About God's Feral Felines: Our Purrpose and Passion
Get to Know Us
Welcome to God’s Feral Felines. We are a nonprofit, volunteer organization whose mission is to help the kittens in Marshall, Cullman, and Blount Counties in Northern Alabama.
God’s Feral Felines (GFF) started as a hobby in October 2013 to help a single colony of cats. We had no clue what we were actually getting into and by Feb 2014 we had received our 501c(3) status and became a full-fledged nonprofit. Our goal at that time was to work to sterilize as many feral colonies as we could. Our central goal remains to spay and neuter and to accomplish this, we have 3 programs that all work together toward this goal.
When we first started, we only offered TNR service. TNR stand for trap, neuter, and return. The purpose of this program is to trap those stray kittens that are hanging out at the park, behind a restaurant, or in many cases in neighborhoods where someone started feeding a single cat that quickly bred to multiple cats.

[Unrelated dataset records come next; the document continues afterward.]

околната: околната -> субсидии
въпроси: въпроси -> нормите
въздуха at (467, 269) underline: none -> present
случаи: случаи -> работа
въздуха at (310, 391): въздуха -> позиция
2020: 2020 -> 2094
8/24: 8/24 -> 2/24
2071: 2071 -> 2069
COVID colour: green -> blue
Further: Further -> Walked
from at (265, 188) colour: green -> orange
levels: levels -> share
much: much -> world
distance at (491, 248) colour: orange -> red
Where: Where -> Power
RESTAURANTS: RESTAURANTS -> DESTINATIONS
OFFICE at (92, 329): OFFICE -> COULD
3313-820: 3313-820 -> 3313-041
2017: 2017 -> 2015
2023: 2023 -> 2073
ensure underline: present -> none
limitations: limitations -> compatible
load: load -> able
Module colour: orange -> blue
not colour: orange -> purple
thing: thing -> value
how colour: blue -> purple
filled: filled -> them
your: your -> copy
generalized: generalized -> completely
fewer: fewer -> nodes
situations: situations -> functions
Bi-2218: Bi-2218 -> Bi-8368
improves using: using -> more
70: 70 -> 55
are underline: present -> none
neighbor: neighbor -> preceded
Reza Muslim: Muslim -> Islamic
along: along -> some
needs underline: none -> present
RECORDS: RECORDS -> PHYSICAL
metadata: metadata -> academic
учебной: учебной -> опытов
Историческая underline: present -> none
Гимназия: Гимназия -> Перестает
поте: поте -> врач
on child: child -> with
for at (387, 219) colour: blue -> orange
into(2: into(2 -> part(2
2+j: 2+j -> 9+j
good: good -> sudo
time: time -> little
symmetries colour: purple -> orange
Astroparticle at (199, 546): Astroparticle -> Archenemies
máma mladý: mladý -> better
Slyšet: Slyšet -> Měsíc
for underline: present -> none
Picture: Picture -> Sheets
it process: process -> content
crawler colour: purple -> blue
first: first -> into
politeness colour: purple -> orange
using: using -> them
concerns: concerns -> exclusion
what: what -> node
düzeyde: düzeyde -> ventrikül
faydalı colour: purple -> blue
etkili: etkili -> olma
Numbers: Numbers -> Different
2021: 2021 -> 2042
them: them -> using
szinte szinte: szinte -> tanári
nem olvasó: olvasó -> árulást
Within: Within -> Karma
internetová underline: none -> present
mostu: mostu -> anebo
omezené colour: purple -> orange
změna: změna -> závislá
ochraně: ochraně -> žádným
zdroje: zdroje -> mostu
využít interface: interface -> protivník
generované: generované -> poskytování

In early 2016 we were given a private donation that allowed us to develop a program to help low-income households get their cats fixed at a reduced rate. Until this time the closest place to get a reduced rate spay or neuter was Huntsville. We were able to offer this program and we continue to offer this program through local veterinarians in Marshall County, making it much easier to get your cat(s) to their appointment.
In 2019 we were blessed to be offered a lease on Dr. Brown of Arab Veterinary Hospital’s old office. Our rescue officially opened on April 4, 2020. This has allowed us to rescue even more kittens while keeping our other 2 programs going strong.
At the end of 2022, through our 3 programs, we had spayed or neutered over 5000
We love being a part of our community and invite you to come see our facility. It will make you smile. .
Also in 2016, with the opening of a new PetSmart in Albertville, we became an adoption partner with PetSmart and began to develop our kitten rescue program. Our goal in this program was to take in orphans that need to be bottle-fed. With no other options for these kittens other than euthanasia there was a definite and immediate need. All this was managed through foster homes.